Mingzhou Ding, Ph.D.

Mingzhou Ding, Ph.D.

J. Crayton Pruitt Family Professor of Biomedical Engineering

College of Engineering

2013 Awardee

Mingzhou Ding’s research is focused on understanding the neural basis of higher brain functions and their impairments by neurological and psychiatric disorders.

In particular, he and his lab are applying quantitative engineering approaches and multimodal imaging to address questions in the dynamic organization of brain networks and the disruption of these networks in disease.

Ding is one of the strongest developers of methodologies for measuring how one region of the brain is functionally connected to (or communicates with) another region of the brain.

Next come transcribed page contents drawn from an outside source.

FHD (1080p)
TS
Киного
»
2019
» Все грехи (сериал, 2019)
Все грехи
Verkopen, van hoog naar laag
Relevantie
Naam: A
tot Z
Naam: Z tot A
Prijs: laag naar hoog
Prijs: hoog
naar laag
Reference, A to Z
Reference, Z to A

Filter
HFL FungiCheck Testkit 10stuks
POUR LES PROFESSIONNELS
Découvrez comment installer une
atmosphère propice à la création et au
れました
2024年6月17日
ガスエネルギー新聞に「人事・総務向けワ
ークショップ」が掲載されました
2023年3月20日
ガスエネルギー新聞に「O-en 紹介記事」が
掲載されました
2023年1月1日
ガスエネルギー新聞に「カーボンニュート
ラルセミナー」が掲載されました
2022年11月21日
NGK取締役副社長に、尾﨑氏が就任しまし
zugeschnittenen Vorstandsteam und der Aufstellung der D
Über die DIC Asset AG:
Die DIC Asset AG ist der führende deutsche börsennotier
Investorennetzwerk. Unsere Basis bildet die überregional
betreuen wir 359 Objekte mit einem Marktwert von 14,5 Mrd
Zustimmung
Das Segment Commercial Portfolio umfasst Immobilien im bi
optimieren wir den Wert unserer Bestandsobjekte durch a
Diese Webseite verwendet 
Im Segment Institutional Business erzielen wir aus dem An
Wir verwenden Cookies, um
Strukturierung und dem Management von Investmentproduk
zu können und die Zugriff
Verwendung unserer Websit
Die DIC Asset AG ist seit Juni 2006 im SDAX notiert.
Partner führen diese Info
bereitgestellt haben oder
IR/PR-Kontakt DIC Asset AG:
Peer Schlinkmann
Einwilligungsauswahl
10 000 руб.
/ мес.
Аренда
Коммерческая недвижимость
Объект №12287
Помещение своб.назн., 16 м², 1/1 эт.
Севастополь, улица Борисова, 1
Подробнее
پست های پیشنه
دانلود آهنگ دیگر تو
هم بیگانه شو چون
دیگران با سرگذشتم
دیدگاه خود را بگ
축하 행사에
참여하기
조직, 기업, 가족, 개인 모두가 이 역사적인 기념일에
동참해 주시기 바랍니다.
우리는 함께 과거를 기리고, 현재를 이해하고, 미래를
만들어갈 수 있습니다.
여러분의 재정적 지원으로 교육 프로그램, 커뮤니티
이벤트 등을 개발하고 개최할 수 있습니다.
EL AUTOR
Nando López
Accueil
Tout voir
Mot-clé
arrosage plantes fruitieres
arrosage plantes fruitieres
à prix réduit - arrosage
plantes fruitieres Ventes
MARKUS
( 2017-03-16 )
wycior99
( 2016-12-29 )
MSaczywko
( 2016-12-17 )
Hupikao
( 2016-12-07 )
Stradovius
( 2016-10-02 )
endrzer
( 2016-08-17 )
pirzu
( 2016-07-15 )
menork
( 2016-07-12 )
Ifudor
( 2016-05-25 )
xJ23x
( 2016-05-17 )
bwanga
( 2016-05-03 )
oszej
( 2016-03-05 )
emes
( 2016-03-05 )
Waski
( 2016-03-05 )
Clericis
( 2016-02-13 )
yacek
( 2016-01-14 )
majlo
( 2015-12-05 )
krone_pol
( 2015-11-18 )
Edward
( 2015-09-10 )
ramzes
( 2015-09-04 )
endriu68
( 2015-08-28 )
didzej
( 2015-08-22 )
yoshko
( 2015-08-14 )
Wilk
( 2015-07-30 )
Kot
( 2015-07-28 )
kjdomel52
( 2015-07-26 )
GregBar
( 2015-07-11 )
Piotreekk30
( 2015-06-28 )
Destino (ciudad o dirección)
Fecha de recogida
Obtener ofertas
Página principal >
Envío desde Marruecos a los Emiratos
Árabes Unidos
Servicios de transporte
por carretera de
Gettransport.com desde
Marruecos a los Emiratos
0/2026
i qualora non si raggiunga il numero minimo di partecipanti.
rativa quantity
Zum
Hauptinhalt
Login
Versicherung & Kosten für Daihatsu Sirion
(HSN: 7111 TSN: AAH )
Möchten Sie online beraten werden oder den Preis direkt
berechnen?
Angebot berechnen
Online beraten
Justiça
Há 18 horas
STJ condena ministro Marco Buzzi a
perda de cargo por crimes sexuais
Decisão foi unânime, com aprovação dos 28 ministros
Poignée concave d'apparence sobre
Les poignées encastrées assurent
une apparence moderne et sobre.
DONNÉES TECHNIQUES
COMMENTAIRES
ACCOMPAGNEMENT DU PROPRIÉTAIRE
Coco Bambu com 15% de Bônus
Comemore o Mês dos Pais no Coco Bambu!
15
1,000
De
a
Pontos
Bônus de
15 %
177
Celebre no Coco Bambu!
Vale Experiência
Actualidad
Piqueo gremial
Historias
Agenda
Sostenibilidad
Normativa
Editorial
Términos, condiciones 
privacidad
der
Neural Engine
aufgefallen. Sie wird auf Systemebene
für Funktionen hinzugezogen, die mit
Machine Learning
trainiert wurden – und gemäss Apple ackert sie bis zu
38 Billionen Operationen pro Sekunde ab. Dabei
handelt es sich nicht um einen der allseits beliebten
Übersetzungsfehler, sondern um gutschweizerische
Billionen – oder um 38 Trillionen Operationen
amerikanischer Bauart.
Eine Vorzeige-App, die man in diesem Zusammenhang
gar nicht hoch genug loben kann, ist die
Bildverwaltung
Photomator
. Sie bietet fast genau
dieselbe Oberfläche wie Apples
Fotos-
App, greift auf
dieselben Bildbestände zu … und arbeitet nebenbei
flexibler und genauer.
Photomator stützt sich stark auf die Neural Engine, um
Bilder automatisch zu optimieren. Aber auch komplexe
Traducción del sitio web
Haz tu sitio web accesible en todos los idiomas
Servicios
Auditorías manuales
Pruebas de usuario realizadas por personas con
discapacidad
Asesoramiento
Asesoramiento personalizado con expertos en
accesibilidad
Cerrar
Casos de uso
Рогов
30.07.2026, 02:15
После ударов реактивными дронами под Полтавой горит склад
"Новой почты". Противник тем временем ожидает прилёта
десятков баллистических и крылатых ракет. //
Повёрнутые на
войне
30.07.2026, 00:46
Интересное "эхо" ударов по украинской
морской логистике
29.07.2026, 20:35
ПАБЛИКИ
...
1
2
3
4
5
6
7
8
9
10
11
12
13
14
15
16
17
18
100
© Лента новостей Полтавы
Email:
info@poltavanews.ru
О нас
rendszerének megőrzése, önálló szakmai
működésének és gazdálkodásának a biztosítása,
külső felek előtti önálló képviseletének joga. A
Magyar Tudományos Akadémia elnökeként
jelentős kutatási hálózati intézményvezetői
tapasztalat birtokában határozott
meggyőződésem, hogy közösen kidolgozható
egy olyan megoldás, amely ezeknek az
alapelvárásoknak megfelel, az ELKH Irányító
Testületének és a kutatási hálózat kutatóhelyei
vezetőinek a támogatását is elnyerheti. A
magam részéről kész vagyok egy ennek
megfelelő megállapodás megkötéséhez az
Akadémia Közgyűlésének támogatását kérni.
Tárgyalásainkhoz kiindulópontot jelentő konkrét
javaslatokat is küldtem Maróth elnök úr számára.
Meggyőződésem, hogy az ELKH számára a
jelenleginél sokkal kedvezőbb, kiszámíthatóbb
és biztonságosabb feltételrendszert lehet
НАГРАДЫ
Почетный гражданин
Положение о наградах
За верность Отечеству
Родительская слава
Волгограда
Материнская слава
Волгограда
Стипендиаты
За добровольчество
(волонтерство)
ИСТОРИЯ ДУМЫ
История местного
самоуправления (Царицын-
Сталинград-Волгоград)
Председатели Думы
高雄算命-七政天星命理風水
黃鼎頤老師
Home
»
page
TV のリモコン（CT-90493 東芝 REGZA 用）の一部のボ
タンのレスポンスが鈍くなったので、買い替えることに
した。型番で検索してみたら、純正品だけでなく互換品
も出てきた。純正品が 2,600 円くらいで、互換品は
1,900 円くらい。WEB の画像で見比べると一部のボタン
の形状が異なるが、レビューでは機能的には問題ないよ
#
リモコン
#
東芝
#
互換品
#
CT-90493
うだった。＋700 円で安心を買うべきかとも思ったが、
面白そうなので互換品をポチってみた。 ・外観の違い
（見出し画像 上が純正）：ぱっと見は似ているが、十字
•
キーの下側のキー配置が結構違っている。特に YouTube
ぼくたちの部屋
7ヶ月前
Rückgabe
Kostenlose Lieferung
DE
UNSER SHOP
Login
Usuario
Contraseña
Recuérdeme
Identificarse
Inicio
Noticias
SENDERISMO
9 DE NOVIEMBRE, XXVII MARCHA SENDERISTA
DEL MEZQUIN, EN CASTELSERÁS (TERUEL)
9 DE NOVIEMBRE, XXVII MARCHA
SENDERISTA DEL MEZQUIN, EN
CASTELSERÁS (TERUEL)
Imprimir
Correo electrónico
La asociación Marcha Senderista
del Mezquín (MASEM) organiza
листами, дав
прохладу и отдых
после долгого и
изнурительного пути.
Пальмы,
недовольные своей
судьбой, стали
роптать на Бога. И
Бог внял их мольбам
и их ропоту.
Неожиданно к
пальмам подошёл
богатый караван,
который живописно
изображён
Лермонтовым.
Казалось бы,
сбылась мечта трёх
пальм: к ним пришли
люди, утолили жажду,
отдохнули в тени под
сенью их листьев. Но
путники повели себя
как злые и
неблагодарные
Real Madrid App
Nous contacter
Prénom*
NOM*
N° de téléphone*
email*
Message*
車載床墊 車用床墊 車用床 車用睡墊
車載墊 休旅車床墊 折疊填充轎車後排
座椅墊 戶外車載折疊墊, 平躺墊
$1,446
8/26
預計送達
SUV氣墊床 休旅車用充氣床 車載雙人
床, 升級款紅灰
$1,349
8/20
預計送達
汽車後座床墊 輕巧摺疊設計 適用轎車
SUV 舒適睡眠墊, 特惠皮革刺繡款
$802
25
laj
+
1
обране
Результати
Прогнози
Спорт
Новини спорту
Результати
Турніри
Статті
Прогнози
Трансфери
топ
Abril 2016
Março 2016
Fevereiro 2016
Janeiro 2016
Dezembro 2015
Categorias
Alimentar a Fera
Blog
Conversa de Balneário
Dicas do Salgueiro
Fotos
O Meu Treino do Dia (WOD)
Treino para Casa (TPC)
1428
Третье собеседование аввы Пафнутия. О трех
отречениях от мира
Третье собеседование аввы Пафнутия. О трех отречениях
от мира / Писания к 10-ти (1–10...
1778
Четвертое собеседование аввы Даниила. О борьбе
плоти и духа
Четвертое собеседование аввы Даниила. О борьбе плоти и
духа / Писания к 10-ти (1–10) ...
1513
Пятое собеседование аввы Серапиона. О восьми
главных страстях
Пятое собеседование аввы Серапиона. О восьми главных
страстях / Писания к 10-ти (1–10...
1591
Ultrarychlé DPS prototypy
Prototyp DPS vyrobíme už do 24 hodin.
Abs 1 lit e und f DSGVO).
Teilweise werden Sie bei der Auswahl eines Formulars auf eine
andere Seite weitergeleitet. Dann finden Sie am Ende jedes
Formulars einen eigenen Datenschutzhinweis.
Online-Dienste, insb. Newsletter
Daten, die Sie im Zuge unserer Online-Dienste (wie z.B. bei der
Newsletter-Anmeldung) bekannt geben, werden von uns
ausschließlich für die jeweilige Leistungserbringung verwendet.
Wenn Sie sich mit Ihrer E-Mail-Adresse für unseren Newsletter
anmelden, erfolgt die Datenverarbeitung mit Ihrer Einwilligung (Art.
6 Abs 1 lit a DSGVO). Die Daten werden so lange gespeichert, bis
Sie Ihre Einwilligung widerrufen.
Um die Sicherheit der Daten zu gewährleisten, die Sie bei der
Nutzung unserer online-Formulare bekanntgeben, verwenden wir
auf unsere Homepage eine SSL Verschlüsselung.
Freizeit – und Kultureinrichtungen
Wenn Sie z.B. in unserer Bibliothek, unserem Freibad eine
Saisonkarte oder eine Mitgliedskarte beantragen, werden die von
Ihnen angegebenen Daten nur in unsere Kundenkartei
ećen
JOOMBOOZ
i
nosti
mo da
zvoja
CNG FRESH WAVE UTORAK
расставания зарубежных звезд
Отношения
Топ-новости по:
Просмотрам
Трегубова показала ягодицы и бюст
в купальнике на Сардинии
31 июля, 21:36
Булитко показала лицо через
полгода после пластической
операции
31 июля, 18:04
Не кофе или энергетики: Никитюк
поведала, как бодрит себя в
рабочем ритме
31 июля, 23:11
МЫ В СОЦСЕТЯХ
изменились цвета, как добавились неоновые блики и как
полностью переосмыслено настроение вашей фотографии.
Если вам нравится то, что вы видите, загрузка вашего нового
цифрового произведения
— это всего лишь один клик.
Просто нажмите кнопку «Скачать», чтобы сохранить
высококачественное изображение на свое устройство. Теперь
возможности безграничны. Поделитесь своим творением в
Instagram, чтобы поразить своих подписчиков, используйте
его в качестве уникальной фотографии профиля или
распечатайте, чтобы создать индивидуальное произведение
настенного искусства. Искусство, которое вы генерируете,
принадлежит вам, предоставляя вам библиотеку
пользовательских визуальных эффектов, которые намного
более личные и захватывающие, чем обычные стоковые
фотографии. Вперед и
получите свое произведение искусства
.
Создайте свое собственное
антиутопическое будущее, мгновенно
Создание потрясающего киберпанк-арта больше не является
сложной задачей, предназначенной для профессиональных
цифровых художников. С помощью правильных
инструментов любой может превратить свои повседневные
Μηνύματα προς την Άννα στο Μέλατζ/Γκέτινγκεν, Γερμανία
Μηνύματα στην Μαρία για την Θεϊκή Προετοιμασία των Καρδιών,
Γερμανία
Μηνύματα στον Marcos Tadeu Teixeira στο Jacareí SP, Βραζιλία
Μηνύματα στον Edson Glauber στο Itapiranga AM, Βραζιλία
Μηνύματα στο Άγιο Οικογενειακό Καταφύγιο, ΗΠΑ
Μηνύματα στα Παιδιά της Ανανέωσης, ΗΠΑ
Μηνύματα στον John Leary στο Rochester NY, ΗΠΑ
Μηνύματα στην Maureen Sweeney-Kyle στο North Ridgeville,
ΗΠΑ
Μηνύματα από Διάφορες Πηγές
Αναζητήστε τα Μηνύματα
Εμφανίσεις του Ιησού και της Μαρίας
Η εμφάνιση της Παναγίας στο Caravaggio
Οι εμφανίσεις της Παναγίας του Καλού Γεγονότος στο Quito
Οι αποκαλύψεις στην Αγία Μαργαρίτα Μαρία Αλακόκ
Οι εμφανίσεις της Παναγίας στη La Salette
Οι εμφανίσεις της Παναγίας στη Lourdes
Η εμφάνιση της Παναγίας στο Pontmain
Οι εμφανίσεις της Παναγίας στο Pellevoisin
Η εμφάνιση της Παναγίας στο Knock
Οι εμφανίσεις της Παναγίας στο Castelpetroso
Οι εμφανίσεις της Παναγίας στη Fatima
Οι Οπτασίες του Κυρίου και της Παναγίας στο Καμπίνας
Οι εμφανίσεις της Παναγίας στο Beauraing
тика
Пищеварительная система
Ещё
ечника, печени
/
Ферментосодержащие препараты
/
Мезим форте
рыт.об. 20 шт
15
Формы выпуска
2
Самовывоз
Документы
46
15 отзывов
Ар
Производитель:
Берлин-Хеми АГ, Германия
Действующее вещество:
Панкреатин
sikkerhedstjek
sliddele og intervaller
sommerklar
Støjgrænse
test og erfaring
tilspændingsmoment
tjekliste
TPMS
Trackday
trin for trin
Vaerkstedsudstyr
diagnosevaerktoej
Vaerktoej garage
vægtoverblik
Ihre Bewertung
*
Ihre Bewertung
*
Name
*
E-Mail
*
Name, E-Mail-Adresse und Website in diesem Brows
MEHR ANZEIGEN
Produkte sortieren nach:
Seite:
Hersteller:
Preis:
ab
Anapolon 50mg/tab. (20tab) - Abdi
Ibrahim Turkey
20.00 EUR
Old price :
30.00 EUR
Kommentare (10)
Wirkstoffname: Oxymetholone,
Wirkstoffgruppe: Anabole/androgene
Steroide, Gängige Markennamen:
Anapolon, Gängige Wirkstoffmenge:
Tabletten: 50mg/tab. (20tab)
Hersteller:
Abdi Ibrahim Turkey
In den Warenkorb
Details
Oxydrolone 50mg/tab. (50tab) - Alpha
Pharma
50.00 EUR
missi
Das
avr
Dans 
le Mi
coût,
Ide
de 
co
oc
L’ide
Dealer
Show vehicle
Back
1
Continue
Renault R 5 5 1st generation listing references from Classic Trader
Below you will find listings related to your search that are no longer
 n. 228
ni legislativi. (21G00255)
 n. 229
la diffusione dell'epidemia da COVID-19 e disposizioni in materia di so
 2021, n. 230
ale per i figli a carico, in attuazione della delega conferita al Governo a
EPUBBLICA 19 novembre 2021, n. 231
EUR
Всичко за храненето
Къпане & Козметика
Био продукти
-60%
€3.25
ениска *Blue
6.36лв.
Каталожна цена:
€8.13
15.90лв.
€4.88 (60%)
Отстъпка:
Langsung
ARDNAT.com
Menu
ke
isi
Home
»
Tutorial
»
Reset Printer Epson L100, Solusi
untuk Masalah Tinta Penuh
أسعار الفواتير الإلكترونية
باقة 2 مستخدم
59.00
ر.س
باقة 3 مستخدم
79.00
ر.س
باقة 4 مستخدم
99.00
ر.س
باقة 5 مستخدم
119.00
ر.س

He has pioneered the application of computational techniques to assess the directionality of neural interactions and information flow in brain networks, and developed the mathematical constructs, based on the statistical technique known as Granger Causality, to apply to many forms of recordings from the brain, including spike trains, local field potentials, EEG, ECoG, and fMRI. His insights and efforts have brought this technique to increased acceptance and utilization in neuroscience, psychology, and even clinical communities. With signal processing experts and cognitive neuroscientists, Ding has also pioneered techniques for detecting brain responses to external input on a single event basis, despite the extremely poor signal to noise ratio.

Ding’s work extends to translational clinical applications, as each of these techniques provides a highly sensitive, yet reliable, basis on which to judge the effects of the disruption of normal functioning and circuitry in brain disorders and their treatment. Working directly with physicians and clinical scientists, he and his colleagues address problems of clinical significance, including cognitive fatigue, the effect of anticonvulsant drugs on the brain’s executive function and language production, disruption of brain network dynamics in aging, Parkinson’s disease and HIV infection. Ding is at the center of the translational clinical science that is emerging and will reshape how the medical field views patients with brain disorders.